*Directive*
The lines to extract run from the start of the records through the line with "Tabellen A+B", both ends included; drop the pictures.

[Records excerpted from a collection]
::::::::

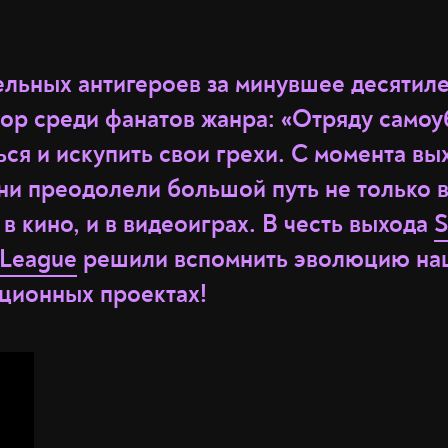
ельных антигероев за минувшее десятил
ор среди фанатов жанра: «Отряду самоу
ся и искупить свои грехи. С момента вы
ни преодолели большой путь не только 
 в кино, и в видеоиграх. В честь выхода
S
e League
решили вспомнить эволюцию на
ационных проектах!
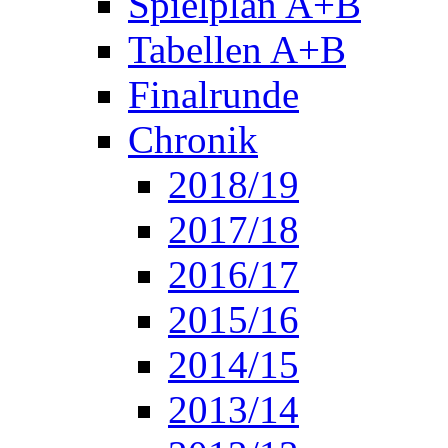
Spielplan A+B
Tabellen A+B
Finalrunde
Chronik
2018/19
2017/18
2016/17
2015/16
2014/15
2013/14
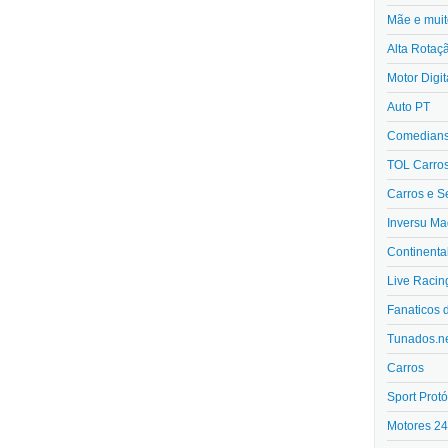
Mãe e muit
Alta Rotaç
Motor Digit
Auto PT
Comedians 
TOL Carro
Carros e S
Inversu Ma
Continenta
Live Racin
Fanaticos 
Tunados.n
Carros
Sport Protó
Motores 2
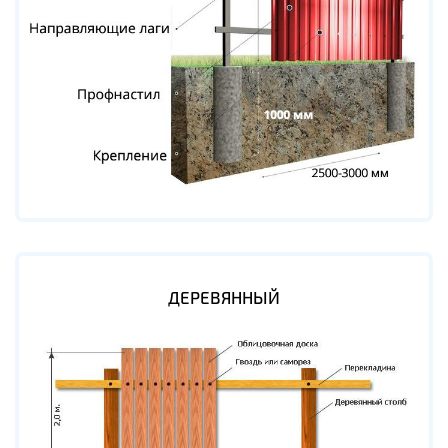
ДЕРЕВЯННЫЙ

::::::::

*Task result*
ельных антигероев за минувшее десятил
ор среди фанатов жанра: «Отряду самоу
ся и искупить свои грехи. С момента вы
ни преодолели большой путь не только 
 в кино, и в видеоиграх. В честь выхода
S
e League
решили вспомнить эволюцию на
ационных проектах!
Spielplan A+B
Tabellen A+B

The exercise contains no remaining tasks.